The Icahn Enterprises chairman often pushes for immediate change at companies in which he invests. In his battle with the board of Oakland-based Clorox earlier this year, he wanted the board to sell the company or step down. His battle with Clorox proved unfruitful, but his efforts paid off at Motorola: Icahn fought to have the company split off its hardware business, which was eventually purchased by Google for $12.5 billion.
The legendary investor, who gained notoriety with his takeover of TWA in 1985, is no stranger to Silicon Valley. As a Yahoo (YHOO) investor, he pushed for the Sunnyvale company to accept Microsoft's 2008 buyout offer, then launched a proxy fight against the Yahoo board after it turned down the $33-a-share offer. Icahn ended up with a board seat at Yahoo, but departed just over a year after becoming a director.

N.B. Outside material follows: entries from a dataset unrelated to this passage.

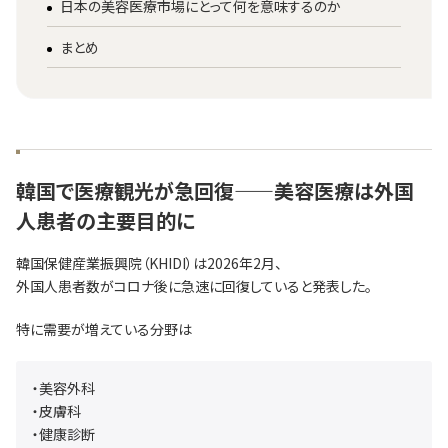
日本の美容医療市場にとって何を意味するのか
まとめ
韓国で医療観光が急回復——美容医療は外国
人患者の主要目的に
韓国保健産業振興院（KHIDI）は2026年2月、
外国人患者数がコロナ後に急速に回復していると発表した。
特に需要が増えている分野は
・美容外科
・皮膚科
・健康診断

Long a darling of Silicon Valley and Wall Street, Netflix saw its stock plunge and its CEO ridiculed after a series of missteps last year. The company lost a deal to distribute movies from Sony and Disney, put in place a steep price hike and announced plans to split off its DVD business. It later backed off from that last effort, but not before it lost thousands of customers.
In recent months, the company's financial results have been weighed down by the continued decline of its profitable DVD business and by a costly international expansion.
Netflix has struggled to rebound. The company's stock price has fallen from near $300 a share at the time of the pricing change to a low of $52.81 this year.
Currently, Netflix is operating at close to break-even, noted Brett Harriss, a financial analyst at Gabelli & Co. For its bottom line to improve, its streaming business must generate enough profits to make up for the declining profits of its DVD business, he said.
But whether Hastings or anyone else can do that "remains to be seen," Harriss said.